State hoops gets mixed reviews

The Washington Interscholastic Activities Association (WIAA), the state’s governing body for high school sports, introduced a new state basketball tournament format this year designed to cut expenses while still providing memorable experiences for participants and spectators alike.

And it wor

ked … sort of.

Yes, the WIAA reduced costs considerably by replacing the traditional four-day, 16-team tournaments with a schedule of first-round regional games at various sites around Washington, followed by three-day, eight-team state tournaments.

Unfortunately, many people — specifically, an apparent majority of coaches from around the state and presumably players, too — don’t like the new format very much.

The primary complaint concerns teams that are eliminated at regional tournaments, often after just one game. In other years, those same teams would be guaranteed a trip to state — for Class 4A and 3A schools like those in the Western Conference, the traditional site is the Tacoma Dome — and the chance to play at least two games.

Mountlake Terrace boys coach Nalin Sood, whose team lost its regional opener to Hazen at Marysville-Pilchuck High School and was eliminated, is president of the Washington Interscholastic Basketball Coaches Association (WIBCA), a statewide organization of boys coaches. Sood says he understands the financial issues that prompted the change, but believes the WIBCA is virtually united against the new format.

If there are supporters in the association, Sood said, “I haven’t heard from any. … Maybe the WIAA is not hearing a lot of negatives, but we are.”

Meanwhile, Sood’s personal opinion matches those of his fellow coaches.

“I’ve been fortunate to have taken teams to (state) and done well, and it was a great experience,” he said. “And I’ve taken teams when we didn’t win any games, and it was still a good experience. But this go-round was not a good experience.”

Instead of being something special and memorable, he said, “it just kind of felt like one more game.”

Arlington boys coach Nick Brown agrees. He spent the last few years developing this season’s senior-laden squad for the purpose of ending the program’s long state tournament drought. Hopes were high, but Arlington ended up losing its regional game to Kentridge at Jackson High School and was eliminated.

#####

Goal A:
Reproduce the article on the state basketball tournament format word for word, everything from "Instead of being" down to "and was eliminated.".
Goal B:
Resume the article on the state basketball tournament format, picking up right after its final sentence.
The material after this point isn't needed.

[Items in a dataset]
#####

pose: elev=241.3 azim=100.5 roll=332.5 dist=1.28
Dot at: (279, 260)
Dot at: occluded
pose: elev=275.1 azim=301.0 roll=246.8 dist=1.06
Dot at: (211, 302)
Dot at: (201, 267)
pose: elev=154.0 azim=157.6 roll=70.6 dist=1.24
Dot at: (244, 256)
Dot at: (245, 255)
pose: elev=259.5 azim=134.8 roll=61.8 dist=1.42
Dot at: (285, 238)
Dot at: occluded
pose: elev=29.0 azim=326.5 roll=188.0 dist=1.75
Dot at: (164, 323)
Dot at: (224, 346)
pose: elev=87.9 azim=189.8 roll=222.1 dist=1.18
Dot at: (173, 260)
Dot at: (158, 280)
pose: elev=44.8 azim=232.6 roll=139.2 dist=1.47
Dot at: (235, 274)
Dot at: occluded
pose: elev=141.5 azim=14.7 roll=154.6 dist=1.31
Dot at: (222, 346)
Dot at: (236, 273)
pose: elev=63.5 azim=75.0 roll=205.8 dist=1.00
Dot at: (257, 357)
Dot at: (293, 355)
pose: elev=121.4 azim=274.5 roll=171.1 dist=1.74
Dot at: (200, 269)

#####

Task answer A:
Instead of being something special and memorable, he said, “it just kind of felt like one more game.”

Arlington boys coach Nick Brown agrees. He spent the last few years developing this season’s senior-laden squad for the purpose of ending the program’s long state tournament drought. Hopes were high, but Arlington ended up losing its regional game to Kentridge at Jackson High School and was eliminated.

Task answer B:
“We showed up, we played and we didn’t win,” Brown said. “And we were literally driving home two hours later, and we were looking at each other and thinking, ‘That was state?’

“State (should be) going to Tacoma,” he said. “It’s getting some days off from school, it’s walking into the Tacoma Dome, it’s getting a pin, it’s getting your picture taken beforehand, it’s having the band come down, it’s having the community come down, and it’s just a great experience of playing and being away from home.”

A single game at Jackson “was just not the true state experience that our kids had worked so hard for,” Brown said.

The Monroe boys team had a similar experience. The Bearcats lost to Olympia in a regional game at Bellevue’s Juanita High School and, like Arlington, were one and done.

“The state tournament has been and should always be a two-game situation for all the teams,” Monroe coach Nick Wold said. In a four-day, 16-team tournament, Monroe could have lost its opener and still come back through the consolation bracket to claim either fifth or eighth place, “and that would’ve been a landmark victory for our program,” he said.

Glacier Peak boys coach Brian Hunter, whose team reached the Class 3A semifinals, also went to state when he coached previously at Stanwood. “I know what a huge deal that was for that community (of Stanwood), that school and that program, to get to Tacoma,” he said. “So I think about Arlington and Monroe a lot. Those kids worked really hard to get to Tacoma, too, but they didn’t get to experience that.”

Jackson boys coach Steve Johnson, who took teams to Tacoma last season under the old format and this season under the new format, says he appreciates the financial constraints, but adds that “in a perfect world, if you made it to state you’d get to play at the Tacoma Dome. … If I controlled everything, somehow getting all the kids who make it to state to the big venue, that’d be my choice.”

When the new format was unveiled a year ago, “I don’t think anybody liked it,” said Glacier Peak girls coach Brian Hill, whose team won its regional game to advance to Tacoma, where it lost twice and failed to place. “And I’m still not sure I like it, though maybe I’m a little more open to it (than before).”

Among area coaches, Edmonds-Woodway girls coach Duane Hodges is perhaps most receptive to the new format, though he still prefers a 16-team tournament because “it feels like the state experience is fuller.”

WIAA executive director Mike Colbrese has heard these and other complaints in the weeks since the state tournaments. But he has also spent recent years listening to coaches, school and league officials, and spectators who found flaws with the 16-team tourneys. Among them, lost class time and a prolonged season that overlapped with the start of spring sports.

But the most obvious downside to a 16-team event is the cost. Tournament attendance has declined in recent years, and the Tacoma Dome and Spokane Arena (site of this year’s Class 1B and 2B tournaments), “are expensive venues,” Colbrese said.

Under the old format, the Tacoma Dome would be used for boys and girls 4A and 3A tournaments in two successive weeks, a total of eight days. This year the 4A and 3A tournaments were combined in one week, meaning only a three-day rental.

Under the new format, “and because of our decisions for cutting expenses,” Colbrese said, “financially it worked.” By reducing the number of games in the large venues, “we eliminated half of our overhead right away.”

“But a lot of people want to go back to 16 teams, there’s no doubt about that,” he acknowledged.

Decisions about the state tournament formats are made by WIAA’s 13-member executive board, comprised of representatives from different enrollment classifications around the state. The board is in the process of collecting financial data and participant/spectator feedback from the recent tournaments, and is expected to make decisions about next year’s events at meetings in April.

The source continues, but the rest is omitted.